A key barrier in the European Union's defences against any repeat of the sovereign debt crisis, there are still issues that need to be resolved -- not least how big it needs to be.

- Its mission

The ESM will eventually take over from the prototype European Financial Stability Facility (EFSF), the vehicle for eurozone funding of bailouts for Ireland and Portugal. The idea is basically the same: using a mix of stakeholder governments' capital and guarantees, these funds borrow on money markets then lend to stressed eurozone governments. They do this at a profit, but not one considered prohibitive for under-pressure administrations. By undercutting, they theoretically moderate commercial lending rates.

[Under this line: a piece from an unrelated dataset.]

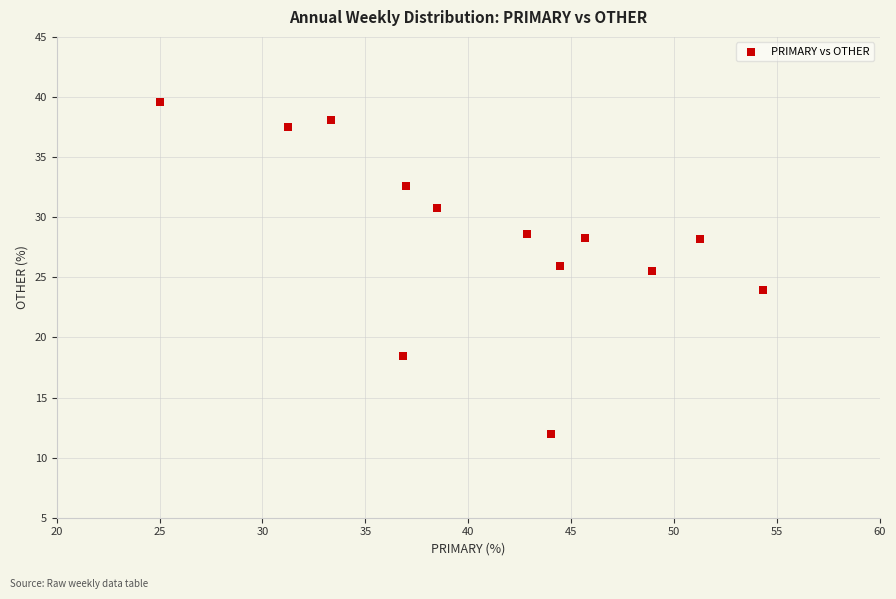

What is the range of Y values (max minus min)?

27.6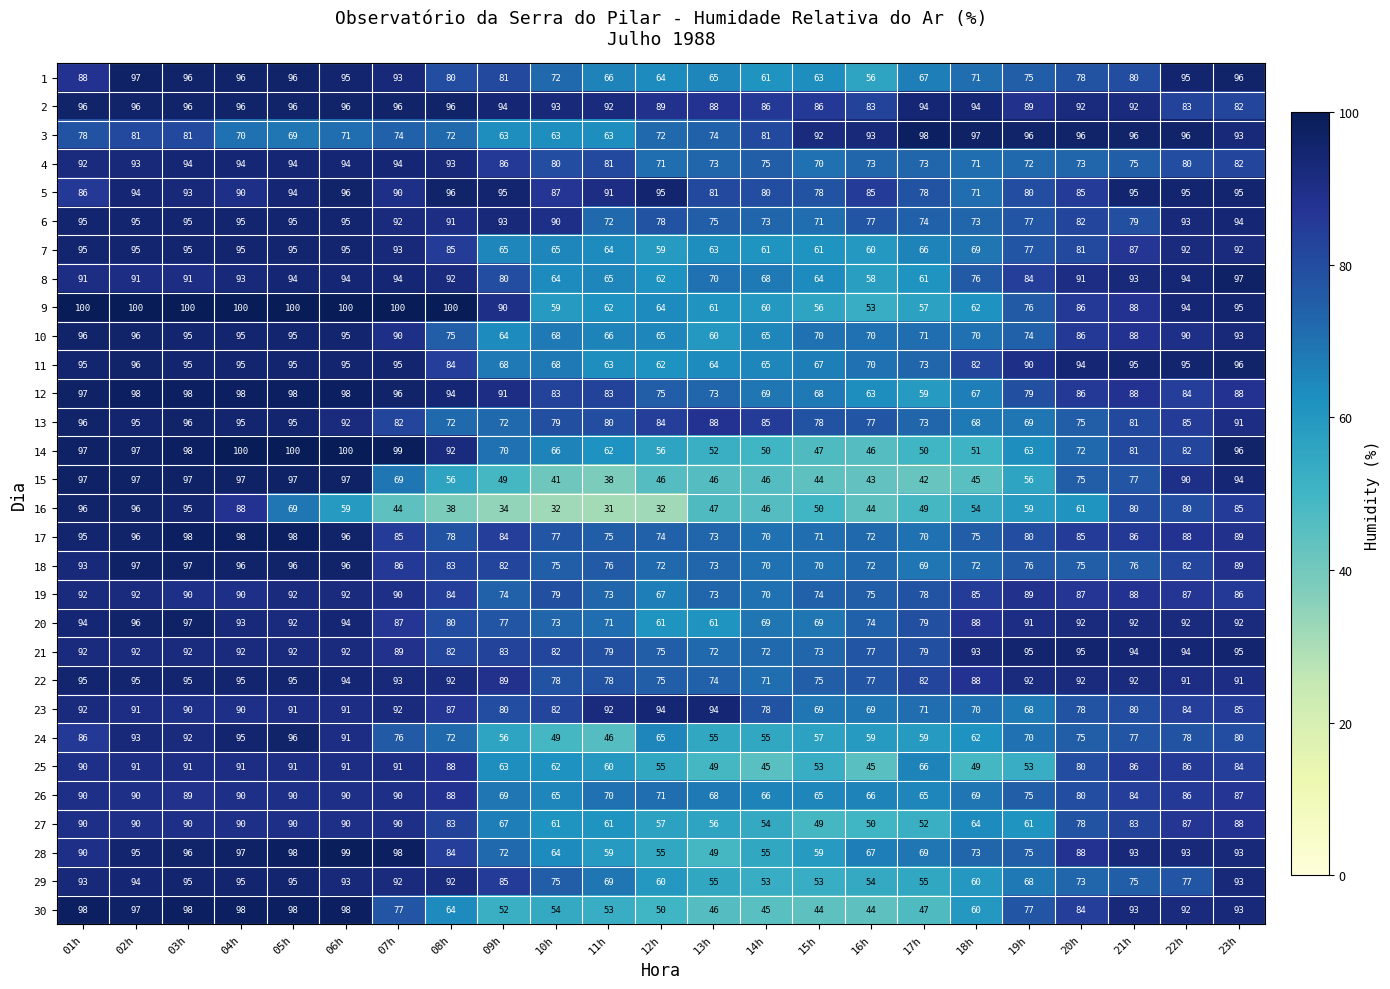

At which label does 14 first exceed 72?

01h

The ESM is a more sophisticated version. Unlike the EFSF, over and above buying sovereign bonds in sell-on markets, it will be used to finance aid programmes for countries before they enter dire straits -- the idea being that earlier intervention to normalise a state's risk premium costs less.

However, only governments that have ratified a parallel treaty obliging broadly balanced budgets will have access to ESM finance. They must enshrine legally-binding "golden rules" restricting their capacity to run up deficit and debt.

- Lending capacity

The ESM's effective lending capacity was agreed at inception as 500 billion euros. Unlike the 440-billion EFSF which lost its Triple-A credit rating with Standard & Poor's this month, there will be 80 billion euros of paid-in capital in the ESM, as well as the guarantees put up by governments.

This cash bedrock is to be paid, pro rata depending on states' sizes, in five instalments over four years. This timetable may be accelerated, its biggest contributor Germany indicating a willingness to move faster.

- Calendar

The ESM is to enter service in July this year, 12 months earlier than first planned. As the funds in the EFSF are not yet exhausted, with perhaps 250 billion untapped, the IMF, the United States and other powerful G20 members including non-euro Britain appear united in suggesting the overhang from the EFSF should be added to the ESM. With this greater firepower, non-European partners suggest they will increase their IMF funding. No-one wants to see a big economy like Italy or Spain hit profound problems.

This question will not be dealt with until the next EU summit on March 1-2, after G20 finance talks.

- Decisions on use

Unlike the EFSF, which could be held hostage by any one stakeholder, the ESM gets to work on the say-so of 85 percent of its capital shareholders. Model eurozone economy Finland has secured an effective opt-out, with a deal to offset risks and returns where it is out-voted.